» **PROMPT**
Pull out each line of the records below that contains the word "Gand".

+++

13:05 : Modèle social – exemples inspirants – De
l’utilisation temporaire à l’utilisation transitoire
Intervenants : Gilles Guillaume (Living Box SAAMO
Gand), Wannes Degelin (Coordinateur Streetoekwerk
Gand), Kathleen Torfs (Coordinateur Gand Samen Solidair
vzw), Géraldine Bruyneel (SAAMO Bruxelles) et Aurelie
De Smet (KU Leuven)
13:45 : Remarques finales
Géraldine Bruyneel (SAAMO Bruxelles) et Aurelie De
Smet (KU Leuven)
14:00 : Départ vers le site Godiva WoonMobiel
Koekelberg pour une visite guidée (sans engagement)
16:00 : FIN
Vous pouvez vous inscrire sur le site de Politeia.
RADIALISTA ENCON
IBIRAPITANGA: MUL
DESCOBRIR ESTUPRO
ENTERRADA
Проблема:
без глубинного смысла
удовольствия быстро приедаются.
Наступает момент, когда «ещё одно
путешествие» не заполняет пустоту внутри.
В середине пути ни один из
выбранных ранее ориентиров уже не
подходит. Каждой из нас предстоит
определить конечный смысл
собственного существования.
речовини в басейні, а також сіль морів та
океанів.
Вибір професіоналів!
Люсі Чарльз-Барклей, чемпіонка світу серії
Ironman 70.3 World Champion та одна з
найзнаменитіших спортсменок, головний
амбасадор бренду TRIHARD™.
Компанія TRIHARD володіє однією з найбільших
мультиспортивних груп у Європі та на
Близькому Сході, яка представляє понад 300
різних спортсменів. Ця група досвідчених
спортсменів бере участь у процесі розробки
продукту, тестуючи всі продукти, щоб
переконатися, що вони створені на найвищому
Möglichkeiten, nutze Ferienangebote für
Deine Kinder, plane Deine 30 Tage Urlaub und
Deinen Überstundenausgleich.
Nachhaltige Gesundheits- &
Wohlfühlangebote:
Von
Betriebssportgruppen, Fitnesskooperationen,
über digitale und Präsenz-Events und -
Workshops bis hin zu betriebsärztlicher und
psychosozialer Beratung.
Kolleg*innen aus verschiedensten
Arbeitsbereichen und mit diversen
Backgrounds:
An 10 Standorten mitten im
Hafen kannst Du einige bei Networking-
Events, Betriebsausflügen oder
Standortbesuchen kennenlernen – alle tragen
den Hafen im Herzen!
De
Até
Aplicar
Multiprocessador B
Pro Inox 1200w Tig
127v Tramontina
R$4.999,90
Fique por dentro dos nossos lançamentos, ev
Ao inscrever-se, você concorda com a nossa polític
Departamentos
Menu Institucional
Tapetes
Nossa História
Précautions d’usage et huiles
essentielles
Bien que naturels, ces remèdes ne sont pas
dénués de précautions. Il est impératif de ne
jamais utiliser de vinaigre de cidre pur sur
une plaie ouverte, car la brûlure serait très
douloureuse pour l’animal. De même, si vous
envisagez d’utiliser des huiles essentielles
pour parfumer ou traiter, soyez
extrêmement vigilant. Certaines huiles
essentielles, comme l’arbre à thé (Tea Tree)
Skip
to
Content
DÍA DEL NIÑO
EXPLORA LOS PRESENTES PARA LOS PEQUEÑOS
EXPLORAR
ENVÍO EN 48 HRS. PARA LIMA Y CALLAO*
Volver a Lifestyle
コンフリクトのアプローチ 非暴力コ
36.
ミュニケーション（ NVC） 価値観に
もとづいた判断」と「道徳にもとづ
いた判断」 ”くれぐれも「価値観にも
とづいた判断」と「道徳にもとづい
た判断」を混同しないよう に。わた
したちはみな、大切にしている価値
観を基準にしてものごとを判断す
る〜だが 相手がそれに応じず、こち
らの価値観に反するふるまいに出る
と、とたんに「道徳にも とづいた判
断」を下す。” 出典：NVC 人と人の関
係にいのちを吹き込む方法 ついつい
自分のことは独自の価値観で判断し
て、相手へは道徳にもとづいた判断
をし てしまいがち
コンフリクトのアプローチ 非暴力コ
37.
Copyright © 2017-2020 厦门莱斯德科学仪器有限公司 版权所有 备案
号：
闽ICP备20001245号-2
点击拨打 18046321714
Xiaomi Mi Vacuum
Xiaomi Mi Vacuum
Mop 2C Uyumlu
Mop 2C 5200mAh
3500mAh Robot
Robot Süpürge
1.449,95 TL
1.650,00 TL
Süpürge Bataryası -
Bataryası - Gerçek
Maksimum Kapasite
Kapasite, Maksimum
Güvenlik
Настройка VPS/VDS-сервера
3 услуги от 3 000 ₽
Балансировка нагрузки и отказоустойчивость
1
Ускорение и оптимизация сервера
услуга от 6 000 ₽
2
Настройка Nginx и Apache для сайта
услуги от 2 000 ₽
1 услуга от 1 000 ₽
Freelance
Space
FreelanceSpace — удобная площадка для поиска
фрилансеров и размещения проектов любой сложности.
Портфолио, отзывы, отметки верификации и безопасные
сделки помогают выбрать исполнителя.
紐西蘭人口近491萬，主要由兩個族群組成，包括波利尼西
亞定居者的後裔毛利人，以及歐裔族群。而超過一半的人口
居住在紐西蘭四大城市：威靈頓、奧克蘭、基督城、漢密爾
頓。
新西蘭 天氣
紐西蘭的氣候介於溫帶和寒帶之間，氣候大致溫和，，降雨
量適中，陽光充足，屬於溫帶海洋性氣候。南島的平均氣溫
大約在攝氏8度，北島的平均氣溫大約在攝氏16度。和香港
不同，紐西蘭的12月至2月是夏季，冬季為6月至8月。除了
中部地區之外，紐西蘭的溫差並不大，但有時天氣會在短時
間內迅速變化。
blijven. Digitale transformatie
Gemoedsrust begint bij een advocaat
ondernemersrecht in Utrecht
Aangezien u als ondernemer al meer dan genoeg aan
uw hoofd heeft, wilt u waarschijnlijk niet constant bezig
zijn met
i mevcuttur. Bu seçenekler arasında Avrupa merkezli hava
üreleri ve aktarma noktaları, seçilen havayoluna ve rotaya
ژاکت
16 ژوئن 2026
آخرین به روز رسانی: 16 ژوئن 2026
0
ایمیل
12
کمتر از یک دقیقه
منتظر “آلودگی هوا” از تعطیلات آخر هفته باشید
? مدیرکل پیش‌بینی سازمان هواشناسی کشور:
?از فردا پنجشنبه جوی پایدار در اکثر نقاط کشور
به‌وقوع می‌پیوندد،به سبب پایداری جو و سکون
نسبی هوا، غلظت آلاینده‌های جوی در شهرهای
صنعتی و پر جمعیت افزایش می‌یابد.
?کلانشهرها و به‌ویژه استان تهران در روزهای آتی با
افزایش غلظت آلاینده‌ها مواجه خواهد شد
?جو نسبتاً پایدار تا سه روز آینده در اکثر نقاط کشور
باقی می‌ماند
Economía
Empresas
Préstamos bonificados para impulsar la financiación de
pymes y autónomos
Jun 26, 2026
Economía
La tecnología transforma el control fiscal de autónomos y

+++

» **SOLUTION FOR THIS TASK**
Gand), Wannes Degelin (Coordinateur Streetoekwerk
Gand), Kathleen Torfs (Coordinateur Gand Samen Solidair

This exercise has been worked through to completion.